The emerging role of kainate receptor functional dysregulation in pain

Abstract

Pain is a serious clinical challenge, and is associated with a significant reduction in quality of life and high financial costs for affected patients. Research efforts have been made to explore the etiological basis of pain to guide the future treatment of patients suffering from pain conditions. Findings from studies using KA (kainate) receptor agonist, antagonists and receptor knockout mice suggested that KA receptor dysregulation and dysfunction may govern both peripheral and central sensitization in the context of pain. Additional evidence showed that KA receptor dysfunction may disrupt the finely-tuned process of glutamic acid transmission, thereby contributing to the onset of a range of pathological contexts. In the present review, we summarized major findings in recent studies which examined the roles of KA receptor dysregulation in nociceptive transmission and in pain. This timely overview of current knowledge will help to provide a framework for future developing novel therapeutic strategies to manage pain.
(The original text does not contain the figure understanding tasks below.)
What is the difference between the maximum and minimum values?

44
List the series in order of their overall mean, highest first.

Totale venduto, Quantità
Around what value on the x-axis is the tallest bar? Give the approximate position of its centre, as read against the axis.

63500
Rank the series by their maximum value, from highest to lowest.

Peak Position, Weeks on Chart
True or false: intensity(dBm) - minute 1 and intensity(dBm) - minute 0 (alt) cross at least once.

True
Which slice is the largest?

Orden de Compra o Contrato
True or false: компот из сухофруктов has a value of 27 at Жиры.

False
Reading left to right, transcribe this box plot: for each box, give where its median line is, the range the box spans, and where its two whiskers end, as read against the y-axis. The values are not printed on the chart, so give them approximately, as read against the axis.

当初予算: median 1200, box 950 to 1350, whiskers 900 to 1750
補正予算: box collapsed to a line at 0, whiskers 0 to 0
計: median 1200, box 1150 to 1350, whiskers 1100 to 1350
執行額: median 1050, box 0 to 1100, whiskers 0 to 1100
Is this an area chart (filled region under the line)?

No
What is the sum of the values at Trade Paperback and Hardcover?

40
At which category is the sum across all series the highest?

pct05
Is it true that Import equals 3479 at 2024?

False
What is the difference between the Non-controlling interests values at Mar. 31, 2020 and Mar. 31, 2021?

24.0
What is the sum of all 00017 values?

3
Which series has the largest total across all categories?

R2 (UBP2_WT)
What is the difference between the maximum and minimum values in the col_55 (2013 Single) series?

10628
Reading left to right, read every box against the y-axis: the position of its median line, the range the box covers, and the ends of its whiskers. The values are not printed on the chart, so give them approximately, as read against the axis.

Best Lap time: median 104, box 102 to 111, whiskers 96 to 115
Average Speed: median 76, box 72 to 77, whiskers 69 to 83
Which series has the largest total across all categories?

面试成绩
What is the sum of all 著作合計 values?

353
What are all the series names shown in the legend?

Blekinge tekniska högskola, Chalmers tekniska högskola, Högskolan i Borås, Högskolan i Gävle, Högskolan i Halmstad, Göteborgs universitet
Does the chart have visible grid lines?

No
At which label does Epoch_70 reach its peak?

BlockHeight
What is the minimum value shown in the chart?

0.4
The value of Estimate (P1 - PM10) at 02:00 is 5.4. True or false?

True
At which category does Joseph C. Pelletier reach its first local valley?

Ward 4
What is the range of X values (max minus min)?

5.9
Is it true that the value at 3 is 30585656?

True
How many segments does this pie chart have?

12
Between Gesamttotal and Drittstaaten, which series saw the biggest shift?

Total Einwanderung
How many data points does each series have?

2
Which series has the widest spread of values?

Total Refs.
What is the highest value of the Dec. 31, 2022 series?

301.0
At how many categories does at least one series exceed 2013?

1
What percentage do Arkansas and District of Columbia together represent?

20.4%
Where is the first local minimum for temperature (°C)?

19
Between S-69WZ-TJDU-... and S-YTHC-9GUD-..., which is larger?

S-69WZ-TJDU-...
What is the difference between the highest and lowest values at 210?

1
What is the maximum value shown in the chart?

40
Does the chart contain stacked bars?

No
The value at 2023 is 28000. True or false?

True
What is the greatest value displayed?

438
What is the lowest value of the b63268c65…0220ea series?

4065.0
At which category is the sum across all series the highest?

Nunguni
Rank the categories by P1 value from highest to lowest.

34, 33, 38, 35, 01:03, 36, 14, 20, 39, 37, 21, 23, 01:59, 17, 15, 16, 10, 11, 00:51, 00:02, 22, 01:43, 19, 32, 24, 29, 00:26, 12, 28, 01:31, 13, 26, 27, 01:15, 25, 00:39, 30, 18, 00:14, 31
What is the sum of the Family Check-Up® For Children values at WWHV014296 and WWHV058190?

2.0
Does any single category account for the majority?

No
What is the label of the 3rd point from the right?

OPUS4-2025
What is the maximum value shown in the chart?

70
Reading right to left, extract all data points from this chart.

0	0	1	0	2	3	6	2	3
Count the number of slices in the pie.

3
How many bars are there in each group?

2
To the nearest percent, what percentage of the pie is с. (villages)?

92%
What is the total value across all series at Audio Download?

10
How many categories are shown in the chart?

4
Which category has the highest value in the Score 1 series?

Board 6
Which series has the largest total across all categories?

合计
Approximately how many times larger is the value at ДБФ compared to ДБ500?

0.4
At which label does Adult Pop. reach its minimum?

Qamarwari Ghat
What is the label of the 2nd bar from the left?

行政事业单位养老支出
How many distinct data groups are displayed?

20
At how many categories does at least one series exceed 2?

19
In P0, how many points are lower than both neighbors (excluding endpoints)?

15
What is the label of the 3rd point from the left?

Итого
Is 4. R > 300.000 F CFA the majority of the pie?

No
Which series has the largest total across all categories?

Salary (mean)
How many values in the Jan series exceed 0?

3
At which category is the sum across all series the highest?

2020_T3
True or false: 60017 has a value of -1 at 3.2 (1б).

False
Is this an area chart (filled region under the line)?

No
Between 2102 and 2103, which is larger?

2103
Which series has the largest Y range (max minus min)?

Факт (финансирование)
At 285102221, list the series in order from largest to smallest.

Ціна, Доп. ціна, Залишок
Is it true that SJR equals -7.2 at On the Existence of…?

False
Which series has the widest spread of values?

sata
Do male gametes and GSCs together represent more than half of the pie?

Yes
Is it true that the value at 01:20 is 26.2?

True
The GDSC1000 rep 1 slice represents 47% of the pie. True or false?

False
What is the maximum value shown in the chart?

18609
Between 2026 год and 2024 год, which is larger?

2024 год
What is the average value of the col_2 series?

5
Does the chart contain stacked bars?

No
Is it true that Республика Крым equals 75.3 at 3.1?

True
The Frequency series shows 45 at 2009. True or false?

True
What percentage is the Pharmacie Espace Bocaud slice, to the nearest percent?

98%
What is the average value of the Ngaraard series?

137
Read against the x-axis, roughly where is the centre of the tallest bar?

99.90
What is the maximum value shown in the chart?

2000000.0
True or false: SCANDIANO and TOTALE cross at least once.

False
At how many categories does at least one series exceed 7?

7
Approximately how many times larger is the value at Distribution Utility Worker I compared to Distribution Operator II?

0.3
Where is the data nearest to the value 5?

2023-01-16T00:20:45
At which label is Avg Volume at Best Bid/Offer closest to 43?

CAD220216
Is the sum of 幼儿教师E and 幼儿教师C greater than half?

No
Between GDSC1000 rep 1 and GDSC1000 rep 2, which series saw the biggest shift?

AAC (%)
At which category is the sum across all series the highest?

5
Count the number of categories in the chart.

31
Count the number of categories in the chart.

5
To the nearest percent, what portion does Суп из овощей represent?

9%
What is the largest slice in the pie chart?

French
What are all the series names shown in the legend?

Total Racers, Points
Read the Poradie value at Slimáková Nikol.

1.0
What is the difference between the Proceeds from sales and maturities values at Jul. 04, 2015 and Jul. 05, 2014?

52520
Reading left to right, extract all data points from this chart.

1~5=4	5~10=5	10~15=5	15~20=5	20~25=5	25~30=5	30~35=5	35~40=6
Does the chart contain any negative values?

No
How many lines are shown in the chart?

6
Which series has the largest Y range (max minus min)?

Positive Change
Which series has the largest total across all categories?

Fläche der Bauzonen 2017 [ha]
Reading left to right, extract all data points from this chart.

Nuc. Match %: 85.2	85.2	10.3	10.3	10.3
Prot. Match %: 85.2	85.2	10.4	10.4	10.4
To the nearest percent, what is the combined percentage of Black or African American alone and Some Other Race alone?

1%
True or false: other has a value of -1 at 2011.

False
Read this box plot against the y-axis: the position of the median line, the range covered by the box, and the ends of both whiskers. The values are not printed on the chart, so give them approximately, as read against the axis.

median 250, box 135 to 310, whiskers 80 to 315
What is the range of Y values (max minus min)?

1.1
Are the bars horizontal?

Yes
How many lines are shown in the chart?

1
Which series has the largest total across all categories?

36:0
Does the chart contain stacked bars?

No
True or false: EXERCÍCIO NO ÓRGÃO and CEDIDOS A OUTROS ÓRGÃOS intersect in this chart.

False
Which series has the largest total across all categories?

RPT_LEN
Keywords: Pain; kainate receptors; modulation; neuron; plasticity.

Figure 1.

Splice variants and RNA editing of KA receptors. GluK1 extracellular NTD can be alternatively spliced to give rise to the GluK1-1 and GluK1-2 variants. The CTD exhibits four such variants (GluK1a, GluK1b, GluK1c, and GluK1d). GluK2 and GluK3 similarly exhibit CTD splice variants (GluK2a/GluK2b/GluK2c and GluK3a/GluK3b, respectively). GluK4 and GluK5 may not undergo alternative splicing. Splice variants are depicted including reported interaction sites with other proteins, post-translationally modified residues, and trafficking motifs. Color index: red: retention motif; purple: forward trafficking motif; orange: endocytosis; yellow: post-translational modification; green: residues or regions reported to interact with other proteins. Blue (dark or light) bars within schematic drawings of receptors represent either transmembrane domains or the re-entrant loop. Editing sites for GluK1 and GluK2 can undergo editing at the “Q/R” site, while GluK2 can also be edited at “I/V” and “Y/C” sites in the M1 transmembrane domain, thereby altering amino acid substitutions at critical sites within these receptor subunits.

Figure 2.

Post-translational modifications (phosphorylation) of KA receptors. A number of residues within KA receptor subunits were shown to be phosphorylated, including S846/S868/S880/S886 (PKC), S856/S868 (PKA), S859/S892/T976 (CaMKII). All of these phosphorylation is shown to directly impact the kainite-evoked currents, and is also illustrated to be related to the endocytosis of KA receptors, leading to recycling of KA receptors to the membrane or degradation. Moreover, phosphorylation uncouples KA receptors from postsynaptic density 95 (PSD-95), improving the overall lateral mobility of these receptors by freeing them from synaptic incorporation. LBD ligand binding domain, GLU glutamate, N N-terminal domain, C C-terminal domain, P phosphorylation, EC extracellular, IC intracellular.

Figure 3.

Schematic of domain organization of PSD95, GRIP, PICK1, and Netos with KA receptors. PDZ domain proteins (PSD95, GRIP and PICK1) are shown to interact with KA receptors through the PDZ domain-mediated interactions, which are necessary for the appropriate regulation of KA receptor-mediated synaptic functionality. Interactions with PSD95 enable KA receptors to recover more rapidly following receptor desensitization. Such interactions also drive KA receptor clustering, and KA receptors-PSD95 complex can additionally interact with mixed-lineage kinases 2 and 3 (MLK2 and MLK3), which drives JNK kinase activation. GRIP regulates KA receptor anchoring at synapses, and that the PICK1-targeted phosphorylation of KA receptors by PKC stabilizes GRIP binding. NETOs (NETO1/2) interact with KA receptors via their PDZ-ligand domains and CUB domains, thereby forming stable complexes with KA receptors. Netos interaction with KA receptors typically slow KA receptor deactivation kinetics, and such interactions also represents a regulator of KA receptor trafficking. EC extracellular, IC intracellular.